An Exact SIR Series Solution and an Exploration of the Related Parameter Space

TL;DR

The paper tackles the challenge of solving the SIR epidemic model analytically by constructing a convergent power-series solution via a gauge-based resummation. Beginning from a divergent direct time-series, it introduces a dominant-balance–informed shifted exponential gauge and a shifted gauge variable to produce a robust series for $V = \ln(\xi)$, with $\xi$ tied to the transformed susceptive population; the authors derive recursion relations and analyze the radius of convergence as a function of initial conditions.

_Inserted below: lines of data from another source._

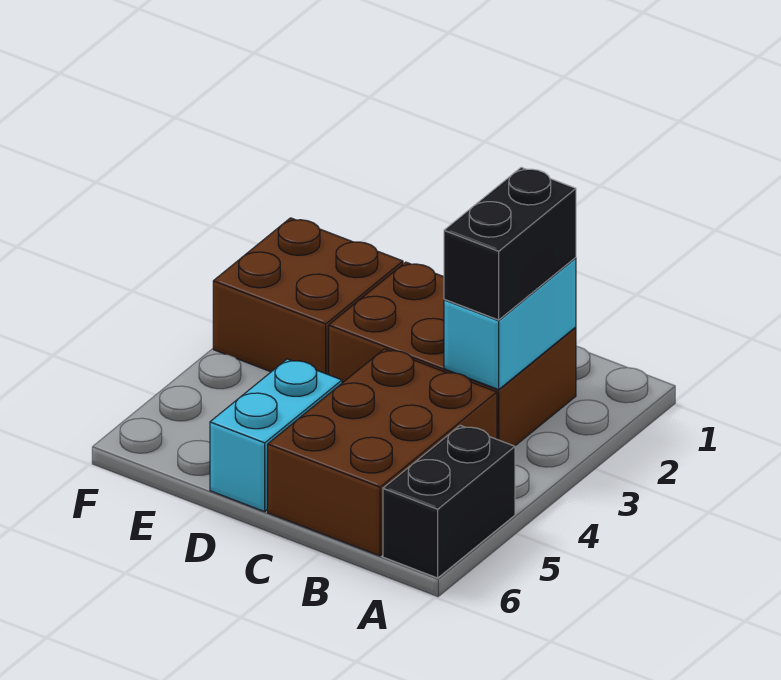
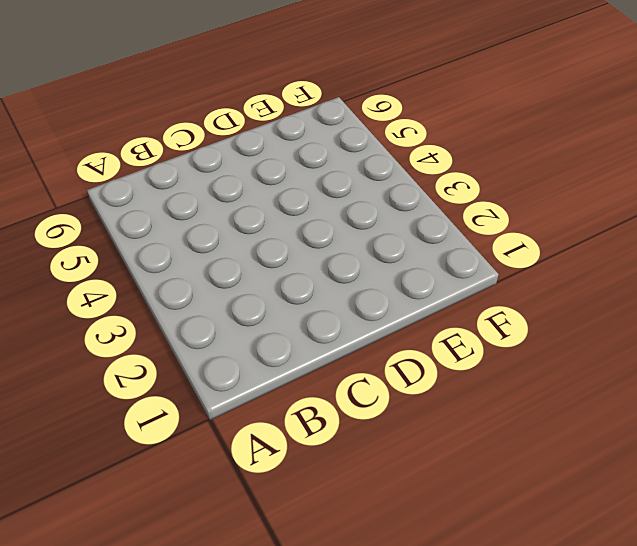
none -> black brick A5:A6 level 1
none -> brown brick B2:D3 level 1

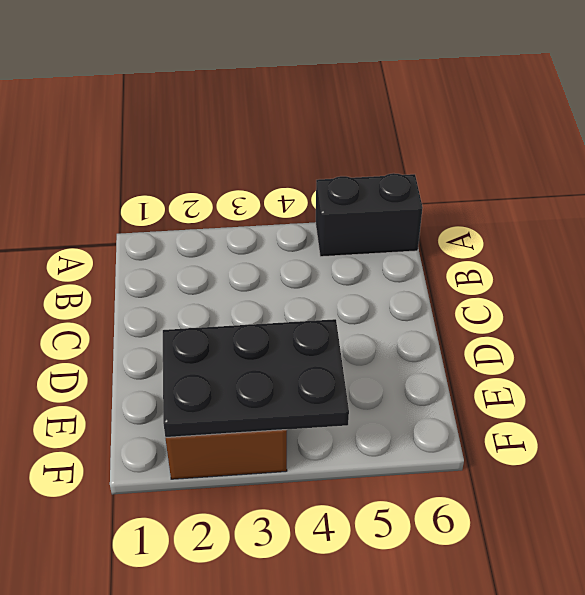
black plate E2:F4 level 2 -> none
none -> brown brick B2:D3 level 1
none -> brown brick B4:C6 level 1

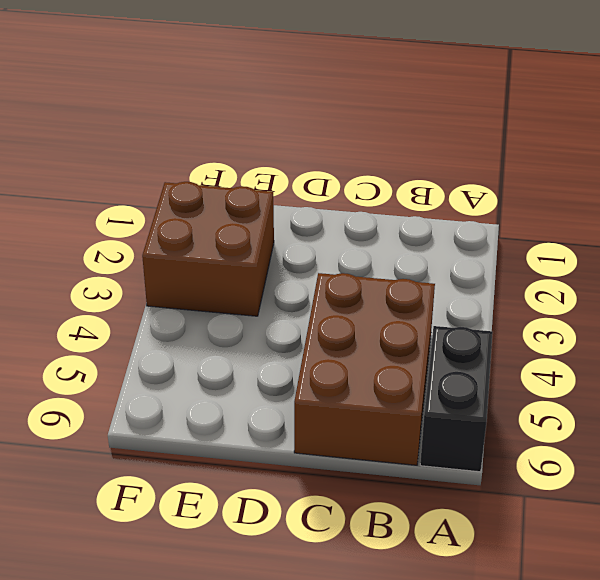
none -> brown brick B2:D3 level 1
none -> cyan brick D5:D6 level 1

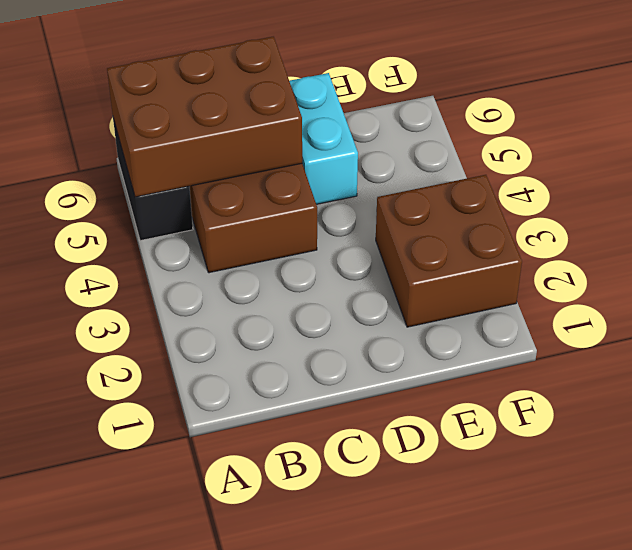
brown brick A5:C6 level 2 -> brown brick B2:D3 level 1
none -> cyan brick B2:B3 level 2
none -> black brick B2:B3 level 3

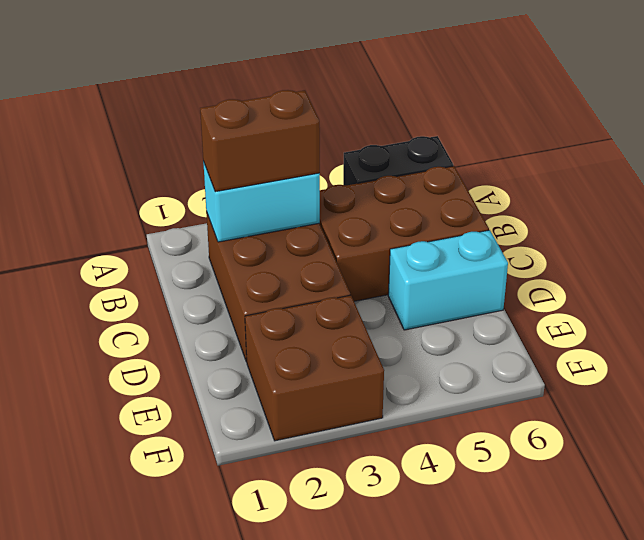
brown brick B2:B3 level 3 -> black brick B2:B3 level 3

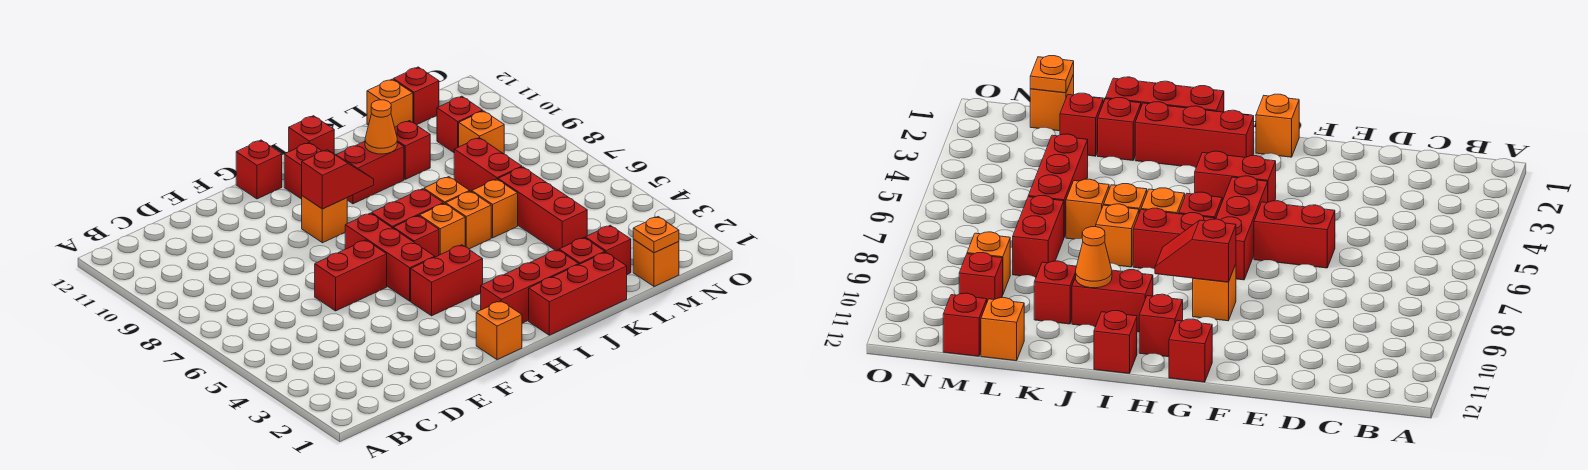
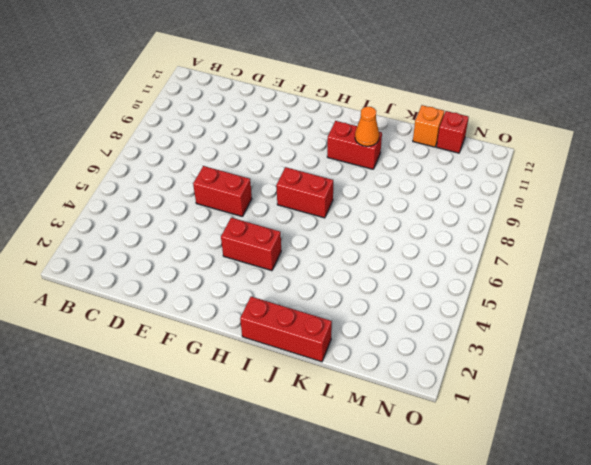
none -> orange brick G1 level 1
none -> red brick G5:G7 level 1
none -> orange brick G9 level 1
none -> red brick G12 level 1

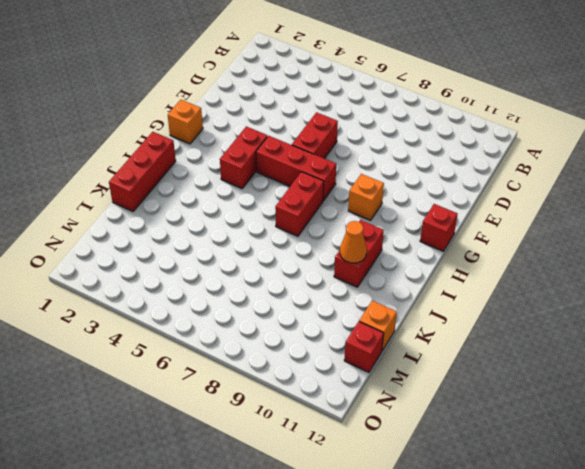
none -> red brick H2:J2 level 1
none -> red brick H6 level 1
none -> red brick H11 level 1
none -> orange brick I6 level 1

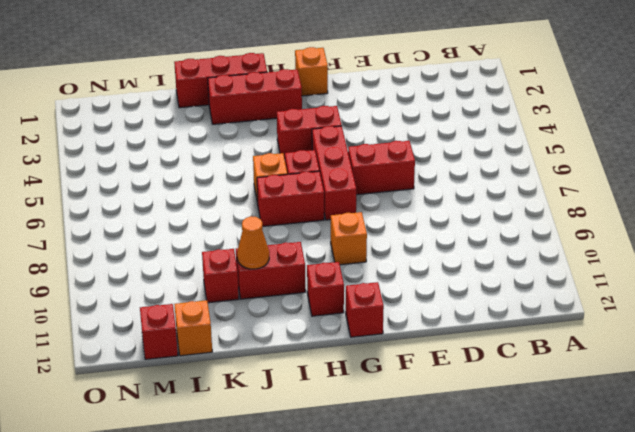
none -> red brick I12 level 1
none -> orange brick J6 level 1
none -> orange brick J7 level 1
none -> red brick K2 level 1

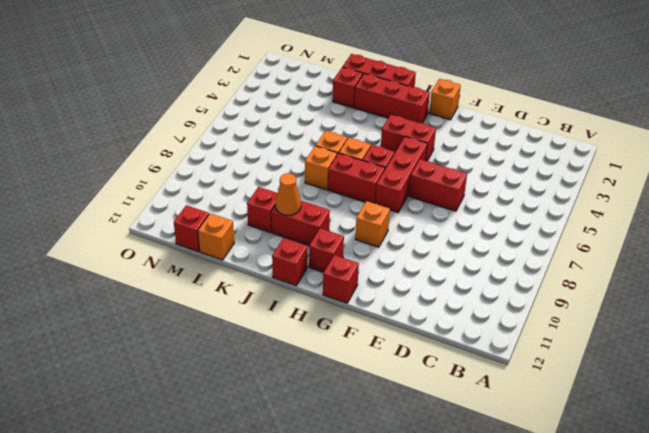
none -> orange brick K6 level 1
none -> red brick L2 level 1
none -> red brick L4:L6 level 1
none -> red brick L7:L8 level 1

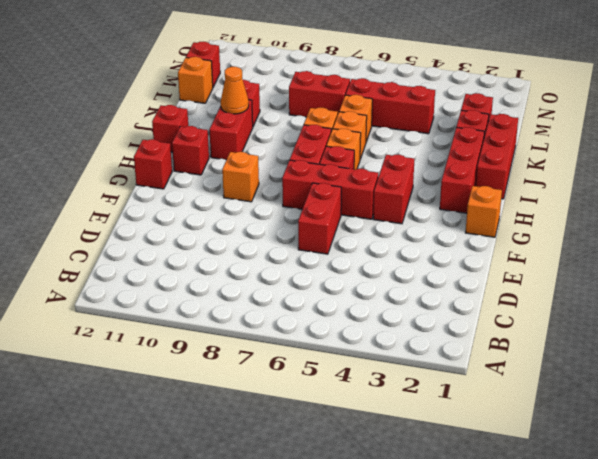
none -> orange brick M1 level 1
none -> orange brick M9 level 1
none -> red brick M10 level 1
none -> red slope G9:H9 level 2 top G

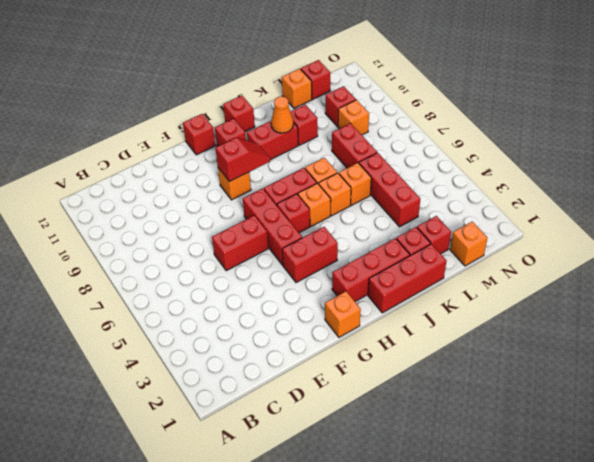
none -> orange plate M1 level 2

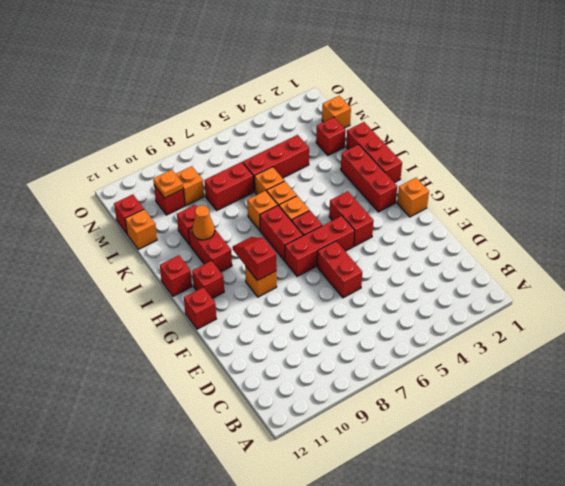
orange plate M10 level 2 -> orange plate M1 level 2
none -> red brick K2 level 1

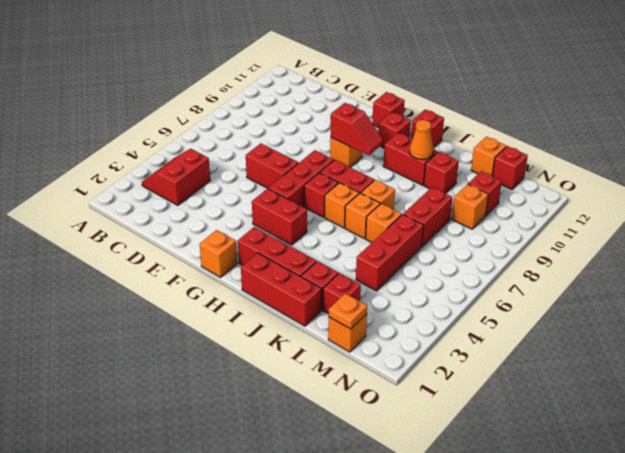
red slope B3:C4 level 1 top C -> none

A key contribution is the identification of a Hershey-Kiss region in the $(\tilde S_0, \tilde I_0)$ plane within which the series converges over the full physical domain, along with a detailed mapping of singularities between the time domain and the gauge domain. The work demonstrates practical semi-analytical performance against RK4 across disease scenarios (Bubonic Plague, Ebola, Covid) and outlines future resummation strategies to enlarge the convergent region while also deepening the understanding of convergence boundaries. Collectively, this provides a framework for efficient, accurate semi-analytical solutions to nonlinear epidemic models and advances the theory of series resummation in dynamical systems.

Abstract

A convergent power series solution is obtained for the SIR model, using an asymptotically motivated gauge function. For certain choices of model parameter values, the series converges over the full physical domain (i.e., for all positive time). Furthermore, the radius of convergence as a function of nondimensionalized initial susceptible and infected populations is obtained via a numerical root test.

Figures (21)

• Figure 1: This intent of this flowchart is to briefly illustrate how the various equations of dynamical variables and their parameters connect to one another.
• Figure 2: For the direct time series contour plot of $\log_{10}(\rho)$ of the power series for $V$ given by (8), $N\boldsymbol{=} 300$ was used. In other words, $\rho\approx A_{300}^{-1/300}$ was used.
• Figure 3: This is a direct nondimensionalized time series comparison for the 1966 bubonic plague which took place in Eyam, England with the parameters $S_{0}\boldsymbol{=} 254$, $I_{0}\boldsymbol{=} 7$, $r\boldsymbol{=} 0.0178$, and $\alpha\boldsymbol{=} 2.73$BarlowWeinsteinKhan. This can be rewritten in the nondimensionalized quantities $(\tilde{S_{0}}, \tilde{I_{0}}) \boldsymbol{=} (1.656117, 0.045641)$.
• Figure 4: The above plots are the series predictions of V for the 1966 Bubonic Plague with $(\tilde{S_{0}}, \tilde{I_{0}}) \boldsymbol{=} (1.656117, 0.045641)$, $N\boldsymbol{=} 10$, $N\boldsymbol{=} 15$, and $N\boldsymbol{=} 35$.
• Figure 5: In the $\log_{10}(\rho)$ contour plot, $N\boldsymbol{=} 1000$ is used, and the fully convergent region (with $\rho\geq 1$) called the Hershey-Kiss region is the area shown in yellow. The blue asterisk is the Bubonic Plague at $(1.656117, 0.045641)$ with $\rho_{bubonic}\approx 1.048927$. With $r\boldsymbol{=} 0.2$, $\alpha\boldsymbol{=} 0.1$, $S_{0}\boldsymbol{=} 0.95$, and $I_{0}\boldsymbol{=} 0.05$Rachah, the red asterisk is Ebola at $(1.9, 0.1)$ with $\rho_{ebola}\approx 1.04929$. With $r\boldsymbol{=} 2.9236\times 10^{-5}$, $\alpha\boldsymbol{=} 0.0164$, $S_{0}\boldsymbol{=} 4206$, and $I_{0}\boldsymbol{=} 2$BarlowWeinsteincovid, Covid-19 in Japan is represented by the green asterisk located at $(7.497964, 0.003565)$ with $\rho_{covid}\approx 0.735302$. Note that since the basic reproductive number $r/alpha$ factors out of the analysis, it is not playing any role in the formation of the Herskey-Kiss region.